Intelligent agents can vary in complexity:

  1. Simple Reflex Agents

    • Act based on the current percept only
    • Example: A thermostat turning the heater on or off
    • Limitation: Cannot handle new or complex situations
  2. Model-Based Reflex Agents

    • Maintain an internal state to represent parts of the environment
    • Example: Self-driving car tracking nearby vehicles
    • Advantage: Better decisions in dynamic environments
  3. Goal-Based Agents

    • Choose actions to achieve specific goals
    • Example: Chess engine selecting moves to checkmate
    • Advantage: Can plan multiple steps ahead
  4. Utility-Based Agents

    • Evaluate actions based on a utility function representing preferences
    • Example: A financial trading algorithm maximizing expected profit
    • Advantage: Can make trade-offs between competing goals
  5. Learning Agents

    • Improve performance over time by learning from experience
    • Example: Recommendation systems adapting to user behavior
    • Advantage: Can handle uncertainty and evolving environments

What Is an Environment?

The environment is everything outside the agent that the agent interacts with. It defines the context and constraints within which the agent operates.

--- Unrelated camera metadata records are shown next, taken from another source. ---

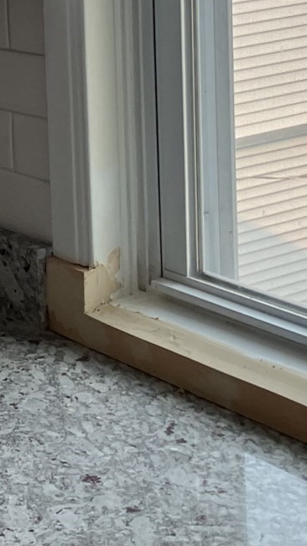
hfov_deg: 11.9
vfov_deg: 21.6
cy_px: 32
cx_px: -189
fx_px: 1390
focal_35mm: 96
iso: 32
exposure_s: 1/121
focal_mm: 3.99
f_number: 1.8
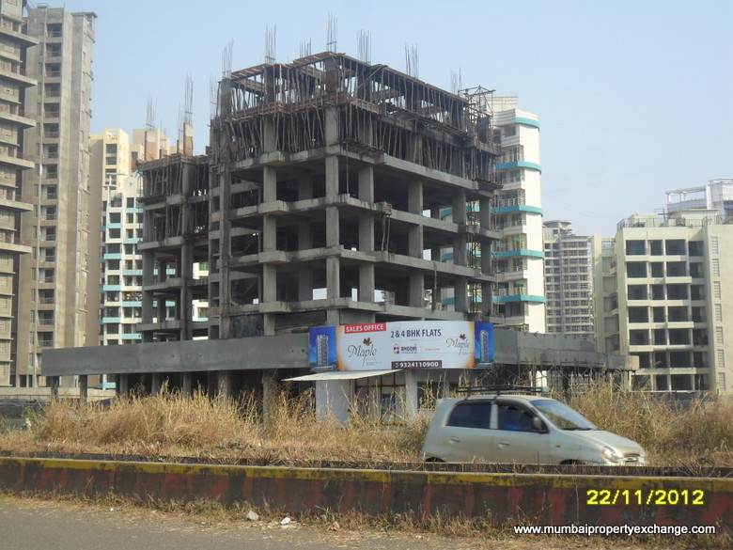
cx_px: 366
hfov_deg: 36.8
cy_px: 275
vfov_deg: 28.0
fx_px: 1101
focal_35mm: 52
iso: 100
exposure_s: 1/350
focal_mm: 9.3
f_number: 5
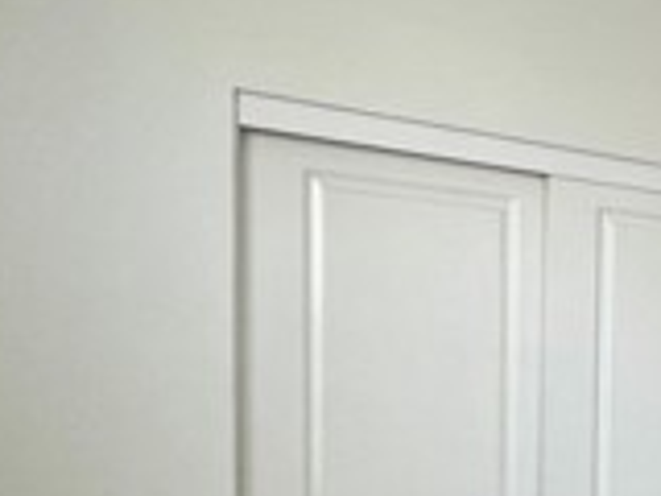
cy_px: 430
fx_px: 993
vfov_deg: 27.2
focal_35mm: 52
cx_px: 996
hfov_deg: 26.5
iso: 80
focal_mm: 1.57
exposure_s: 1/120
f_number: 1.8
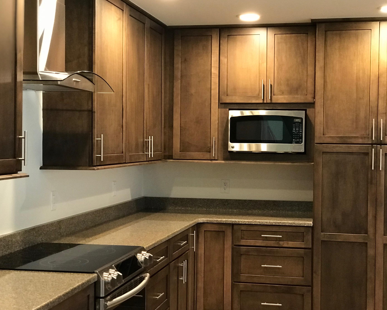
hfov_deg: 31.5
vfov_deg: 25.4
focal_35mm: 60
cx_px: 191
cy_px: 155
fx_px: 687
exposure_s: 1/60
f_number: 2.8
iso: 800
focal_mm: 6.6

Characteristics of Environments

  1. Observable vs Partially Observable

    • Fully Observable: Agent has access to complete state (e.g., chess board)
    • Partially Observable: Agent has incomplete information (e.g., poker)
  2. Deterministic vs Stochastic

    • Deterministic: Next state is completely determined by current state and action
    • Stochastic: Next state has uncertainty (e.g., stock market)
  3. Episodic vs Sequential

    • Episodic: Each action is independent of past actions (e.g., image classification)
    • Sequential: Current actions affect future decisions (e.g., driving)
  4. Static vs Dynamic

    • Static: Environment does not change while agent is thinking
    • Dynamic: The Environment can change autonomously
  5. Discrete vs Continuous

    • Discrete: Finite number of states or actions
    • Continuous: Infinite possibilities (e.g., robot arm movement)
  6. Single-Agent vs Multi-Agent

    • Single-Agent: Only one decision-maker
    • Multi-Agent: Multiple agents interacting, cooperating, or competing

Examples of Agent–Environment Pairs

Agent Environment Type
Chess engine Chessboard Fully observable, deterministic, sequential, discrete
Self-driving car City streets Partially observable, stochastic, dynamic, continuous
Email spam filter Incoming emails Fully observable, stochastic, episodic, discrete
Trading algorithm Stock market Partially observable, stochastic, sequential, continuous

Why the Agent-Environment Framework Matters

  1. Abstraction: Allows AI researchers to study diverse systems under a single conceptual framework
  2. Design Clarity: Helps define what sensors, actuators, and goals are needed
  3. Evaluation: Intelligence is measured by how well the agent achieves its goals in its environment
  4. Generality: The framework applies to games, robots, software agents, and even humans

Key Takeaway

An AI system is best understood as an agent acting in an environment. Intelligence emerges not from the internal complexity of the agent alone, but from how effectively it perceives, decides, and acts to achieve goals under environmental constraints.

This perspective sets the stage for understanding:

  • Search and planning algorithms
  • Learning in uncertain environments
  • Multi-agent coordination
  • Reinforcement learning

By focusing on behavior and interaction, we move from vague notions of “thinking machines” to concrete, testable, and designable systems.